2. Now let us consider a CFT. A wave functional $\Psi_{\cal O}(\phi_f,t_f)$ for a local operator $\hat{\cal O}$, or corresponding state $$|{\cal O}\rangle_H~=~\hat{\cal O}(0)| \Omega \rangle_H,\tag{83}$$ is given by $$\begin{align}\Psi_{\cal O}(\phi_f,t_f) ~=~&{}_H\langle \phi_f,t_f|{\cal O} \rangle_H \cr ~\stackrel{(83)}{=}~&{}_H\langle \phi_f,t_f|\hat{\cal O}(0)|\Omega\rangle_H \cr ~\stackrel{(C)}{=}~&\int\!{\cal D}\phi_i~ {}_H\langle \phi_f,t_f|\phi_i,t_i\rangle_H \Psi_{\cal O}(\phi_i,t_i) \cr ~\stackrel{(E)}{=}~&\int\!{\cal D}\phi_i~\Psi_{\cal O}(\phi_i,t_i) \int_{\Phi(\cdot,t_i)=\phi_i}^{\Phi(\cdot,t_f)=\phi_f}\! {\cal D}\Phi~e^{-\frac{1}{\hbar}S[\Phi]}\cr ~=~&\int^{\Phi(\cdot,t_f)=\phi_f}\! \left[\prod_{{\bf r},~ t\leq t_f}d\Phi({\bf r},t)\right]~e^{-\frac{1}{\hbar}S[\Phi]}{\cal O}(0) \cr ~=~&\int^{\Phi(\cdot,t_f)=\phi_f}\! {\cal D}\Phi~e^{-\frac{1}{\hbar}S[\Phi]}{\cal O}(0),\end{align}\tag{F}$$ due to a sewing axiom/completeness relation. In particular, the middle expressions/right-hand sides of eq. (F) are independent of $t_i$, so the limit-process $t_i\to -\infty$ is a constant process, and therefore convergent to that constant.

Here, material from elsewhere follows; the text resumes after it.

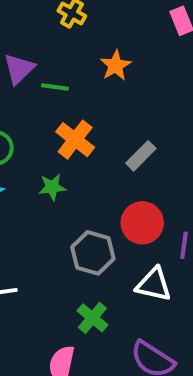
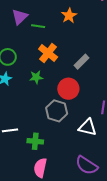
red circle: (142, 223) -> (68, 89), moved
green cross: (92, 318) -> (35, 141), moved, turned -35

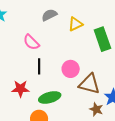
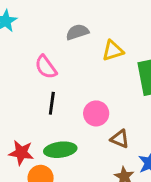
brown triangle: (89, 84) -> (120, 139), size x0.6
red star: (20, 89) -> (21, 153), moved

   An $n$-point correlator function satisfies $$\begin{align} {}_H\langle\Omega |T\left\{ \hat{\cal O}_1(x_1)\ldots \hat{\cal O}_n(x_n) \right\}|\Omega\rangle_H ~=~&\int\!{\cal D}\Phi~e^{-\frac{1}{\hbar}S[\Phi]} {\cal O}_1(x_1)\ldots {\cal O}_n(x_n)\cr ~=~&\left[ \prod_{b=1}^n \int\!{\cal D}\phi_b~ {}_H\langle \phi_b,R_b |{\cal O}_b\rangle_H \right]\cr &\int_{\Phi|_{\partial B(x_b,R_b)}=\phi_b}\! \left[ \prod_{x\notin\cup_{b=1}^n B(x_b,R_b)} d\Phi(x)\right]~e^{-\frac{1}{\hbar}S[\Phi]}, \end{align}\tag{81}$$ cf. Ref. 2.

See also this & this related Phys.SE posts.

References:

1. D. Tong, Lectures on String Theory; Section 4.6.

2. D. Simmons-Duffin, TASI Lectures on the Conformal Bootstrap, arXiv:1602.07982; Chapter 6.